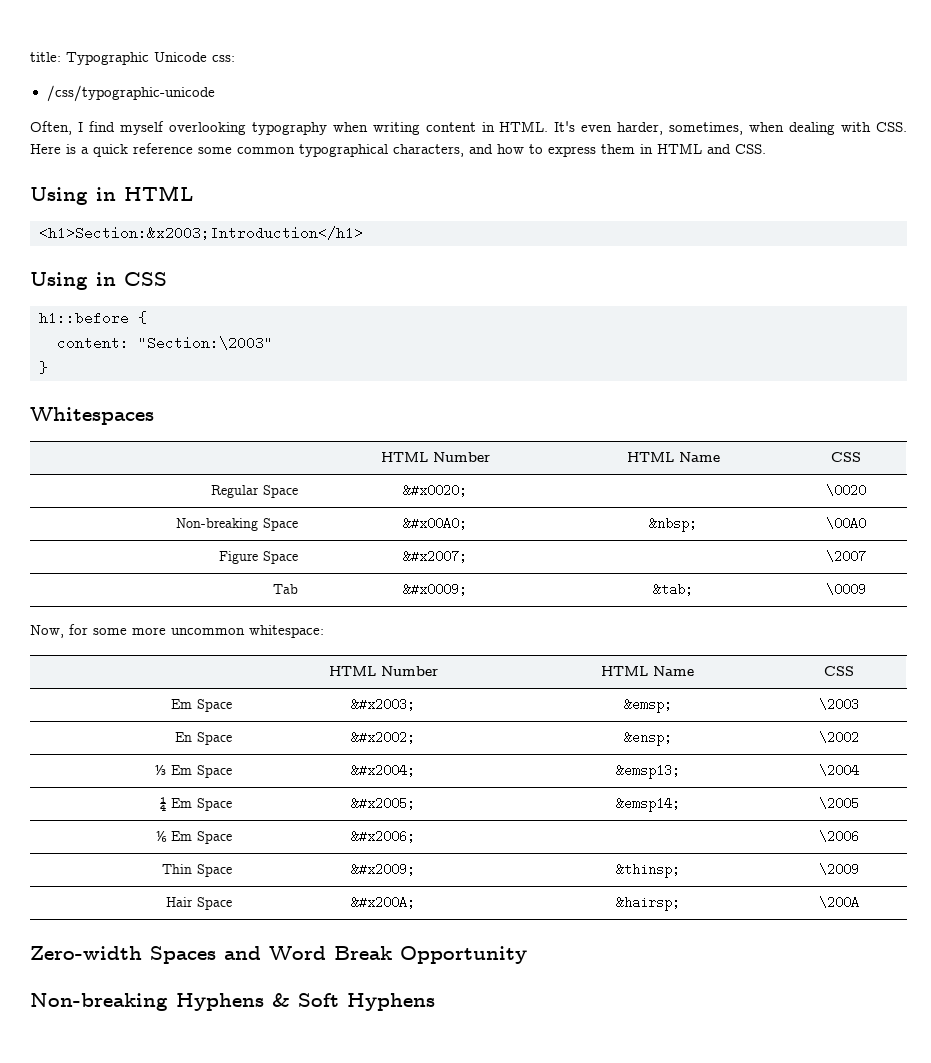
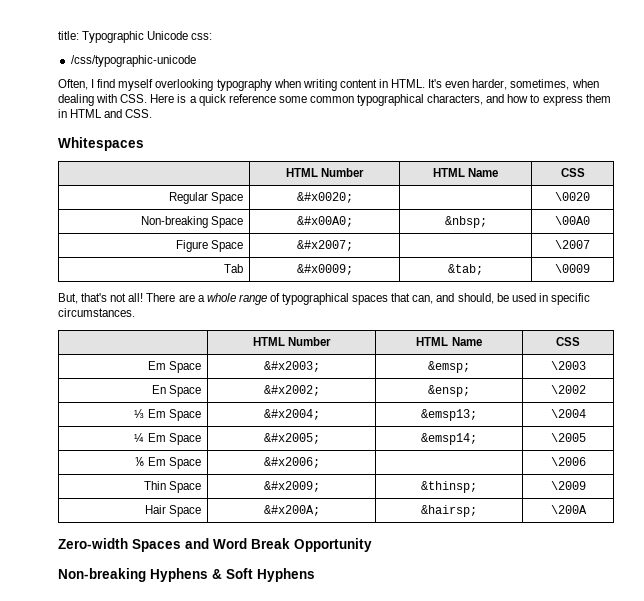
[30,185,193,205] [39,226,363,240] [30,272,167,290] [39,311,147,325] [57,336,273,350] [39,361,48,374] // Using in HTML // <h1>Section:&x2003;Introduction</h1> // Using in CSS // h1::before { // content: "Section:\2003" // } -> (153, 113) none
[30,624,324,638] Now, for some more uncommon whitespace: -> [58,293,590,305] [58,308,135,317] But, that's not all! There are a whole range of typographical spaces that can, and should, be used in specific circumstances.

+++

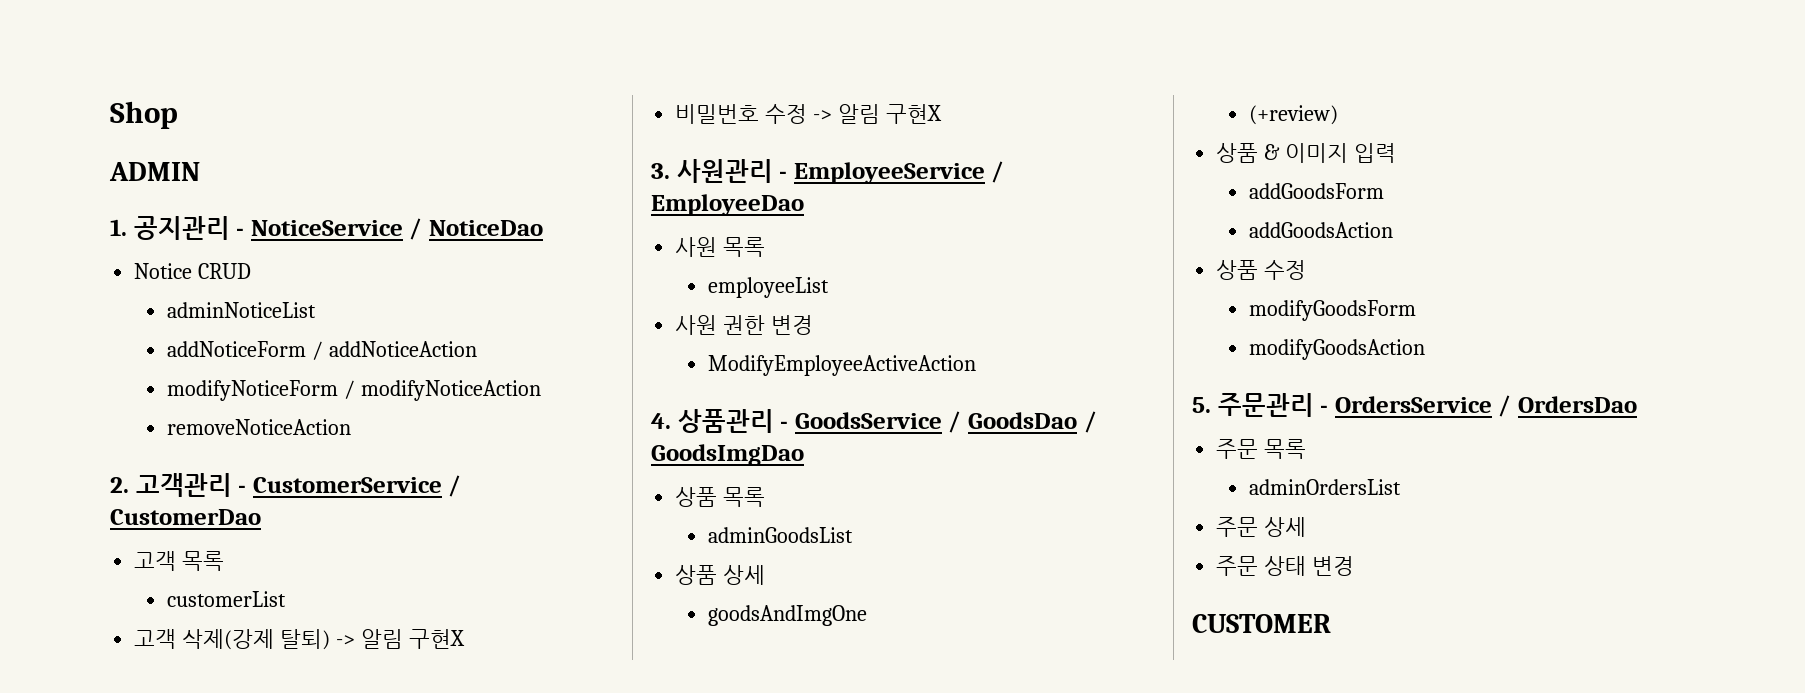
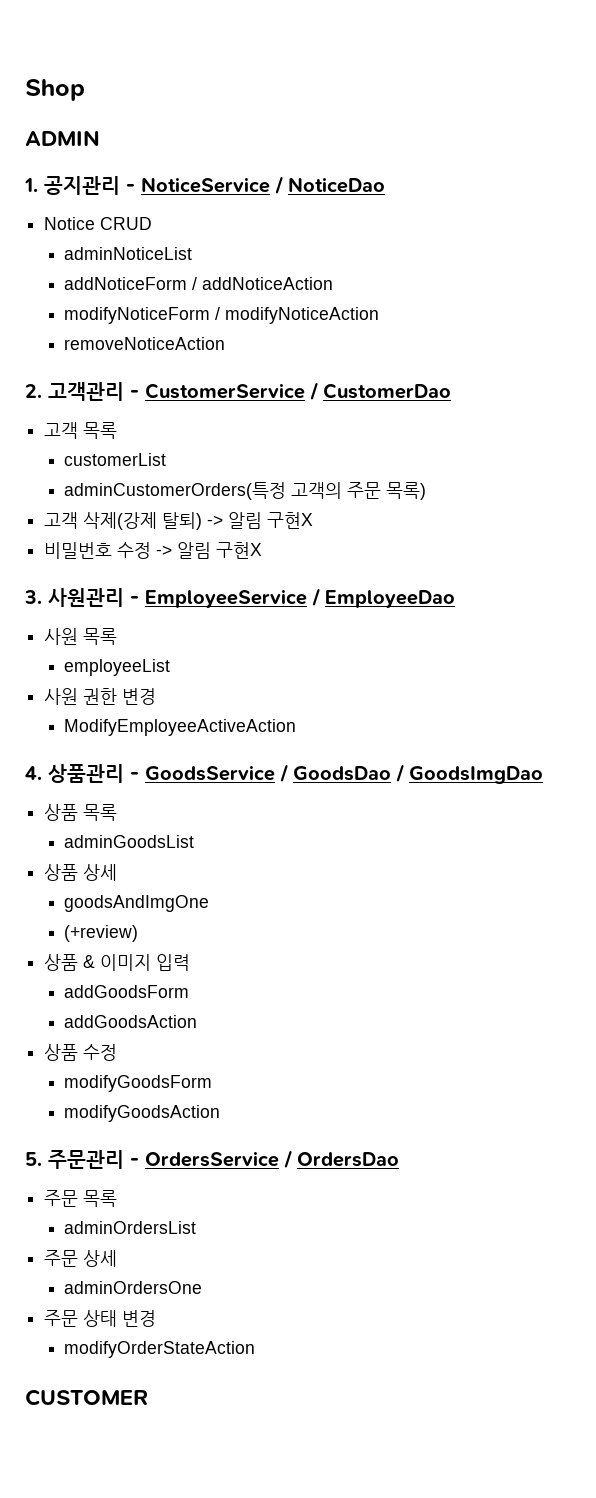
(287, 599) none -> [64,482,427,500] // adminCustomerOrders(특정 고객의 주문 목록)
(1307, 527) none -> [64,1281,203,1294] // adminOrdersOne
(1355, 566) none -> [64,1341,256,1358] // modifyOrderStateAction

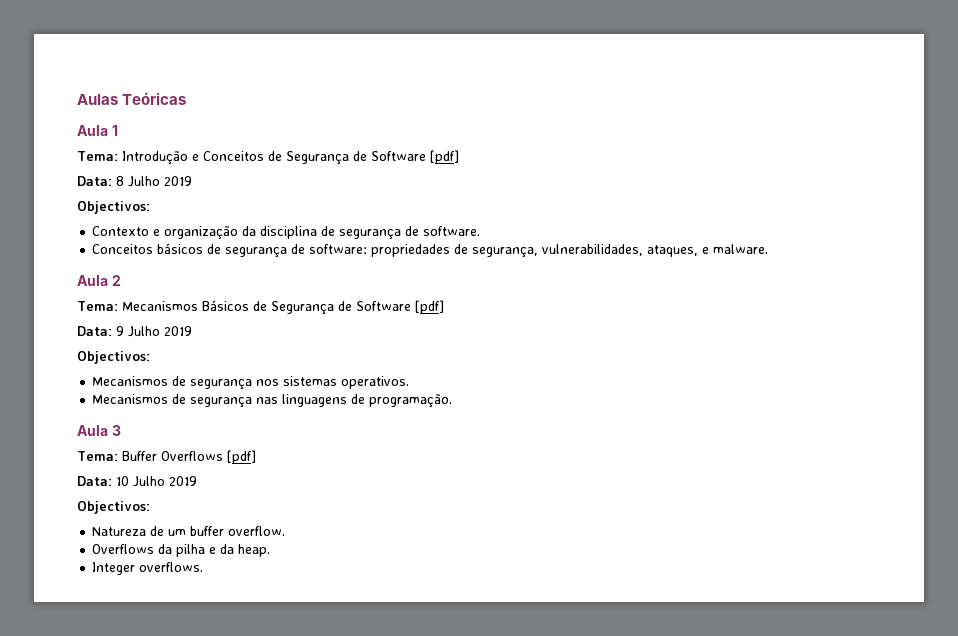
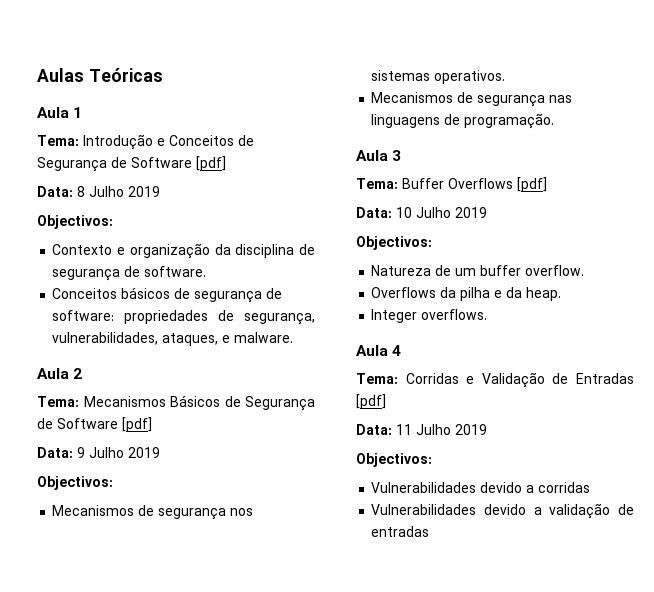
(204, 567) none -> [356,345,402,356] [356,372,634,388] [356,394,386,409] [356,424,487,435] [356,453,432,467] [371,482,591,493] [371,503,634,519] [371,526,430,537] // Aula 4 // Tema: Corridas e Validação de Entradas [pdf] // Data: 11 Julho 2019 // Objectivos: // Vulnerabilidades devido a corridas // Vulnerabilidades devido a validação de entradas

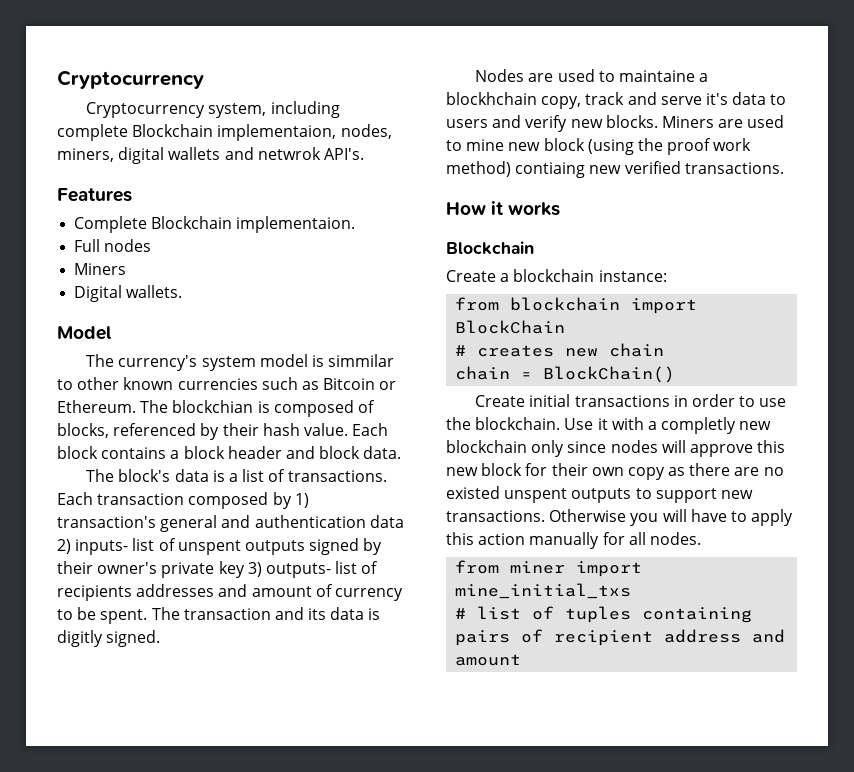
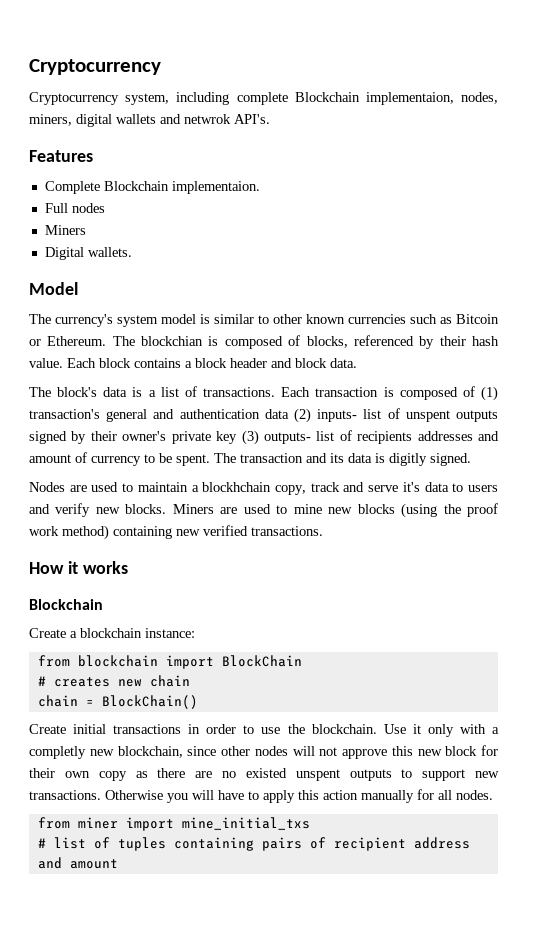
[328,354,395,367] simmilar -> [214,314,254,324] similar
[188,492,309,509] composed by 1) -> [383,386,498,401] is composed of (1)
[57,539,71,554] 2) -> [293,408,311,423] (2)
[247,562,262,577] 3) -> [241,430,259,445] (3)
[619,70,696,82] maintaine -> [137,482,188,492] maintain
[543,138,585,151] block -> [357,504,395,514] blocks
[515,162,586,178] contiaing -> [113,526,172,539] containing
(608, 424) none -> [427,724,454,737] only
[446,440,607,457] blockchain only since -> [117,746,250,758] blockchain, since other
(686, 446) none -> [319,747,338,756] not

+++

## What you have to do:
For every line of the records that has the word "none" in it, make a copy.

## Response to the task:
[30,185,193,205] [39,226,363,240] [30,272,167,290] [39,311,147,325] [57,336,273,350] [39,361,48,374] // Using in HTML // <h1>Section:&x2003;Introduction</h1> // Using in CSS // h1::before { // content: "Section:\2003" // } -> (153, 113) none
(287, 599) none -> [64,482,427,500] // adminCustomerOrders(특정 고객의 주문 목록)
(1307, 527) none -> [64,1281,203,1294] // adminOrdersOne
(1355, 566) none -> [64,1341,256,1358] // modifyOrderStateAction
(204, 567) none -> [356,345,402,356] [356,372,634,388] [356,394,386,409] [356,424,487,435] [356,453,432,467] [371,482,591,493] [371,503,634,519] [371,526,430,537] // Aula 4 // Tema: Corridas e Validação de Entradas [pdf] // Data: 11 Julho 2019 // Objectivos: // Vulnerabilidades devido a corridas // Vulnerabilidades devido a validação de entradas
(608, 424) none -> [427,724,454,737] only
(686, 446) none -> [319,747,338,756] not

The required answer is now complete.